#9377 closed bug (fixed)
Network Stack Deadlock
Reported by: | jackburton | Owned by: | axeld |
---|---|---|---|
Priority: | normal | Milestone: | R1 |
Component: | Network & Internet/Stack | Version: | R1/Development |
Keywords: | Cc: | ||
Blocked By: | Blocking: | ||
Platform: | All |
Description (last modified by )
Yesterday I was doing some tests with the network stack, and after a while, I experienced a deadlock. ifconfig was locked and couldn't be killed (even with kill -9). net_server was locked, too.

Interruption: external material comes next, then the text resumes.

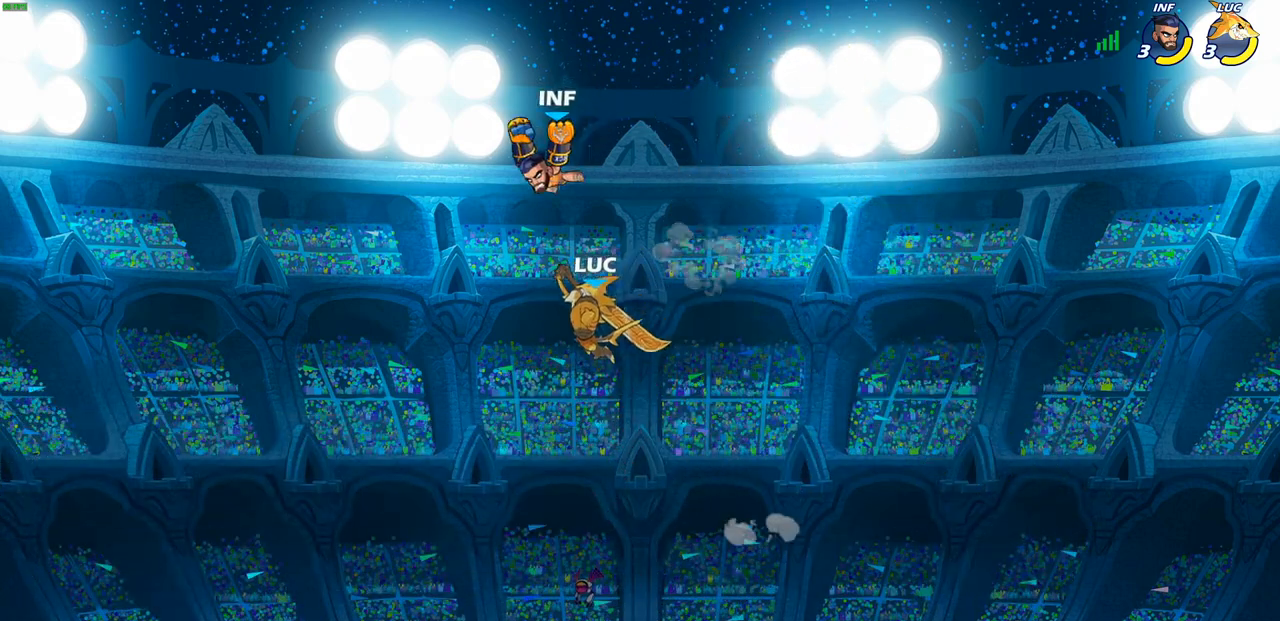
{"buttons": [], "left_stick": "down-right", "right_stick": "center", "events": [[133, "left_stick", "down"], [267, "left_stick", "down-right"]]}
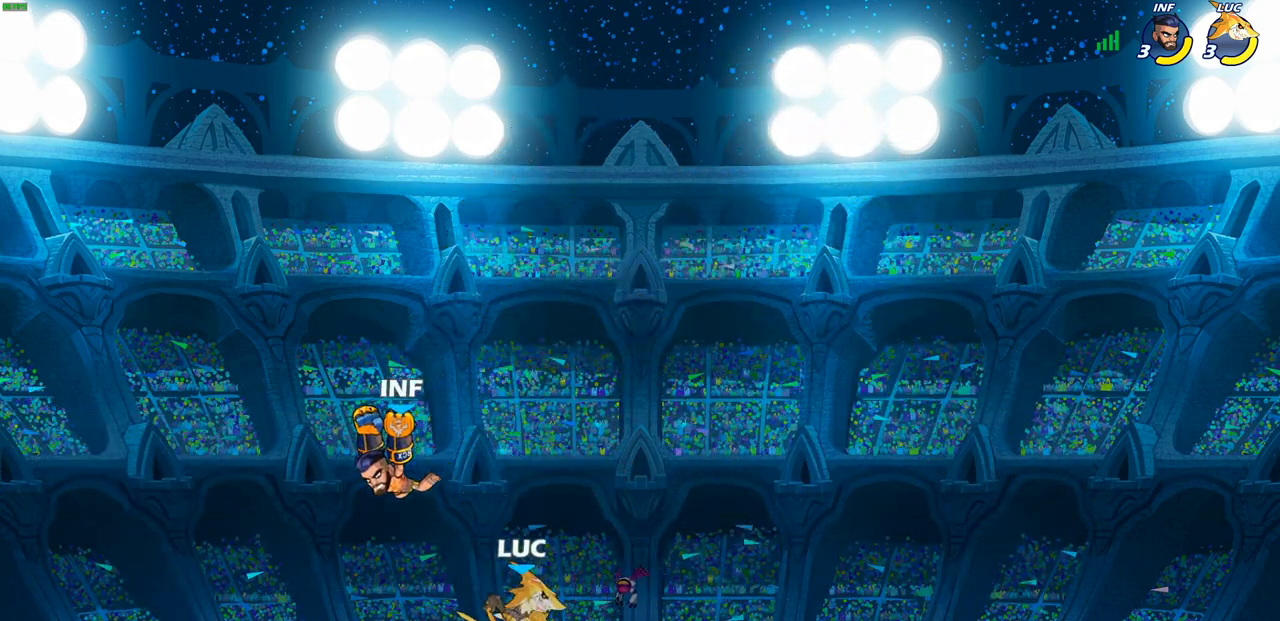
{"buttons": [], "left_stick": "center", "right_stick": "center", "events": [[83, "left_stick", "left"], [150, "SQUARE", "down"], [250, "SQUARE", "up"], [433, "left_stick", "center"]]}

I then entered KDL, and had a look at the threads involved.
There was a deadlock between ifconfig and wpa_supplicant. The net_interfaces mutex was held by wpa_supplicant, which was waiting on the mutex of the wireless interface, which in turn was held by ifconfig.
So I guess we have a lock inversion somewhere.
It's reproducible here 100% of the times by doing:
ifconfig /dev/net/<wireless_card> down
while wpa_supplicant is scanning the available networks.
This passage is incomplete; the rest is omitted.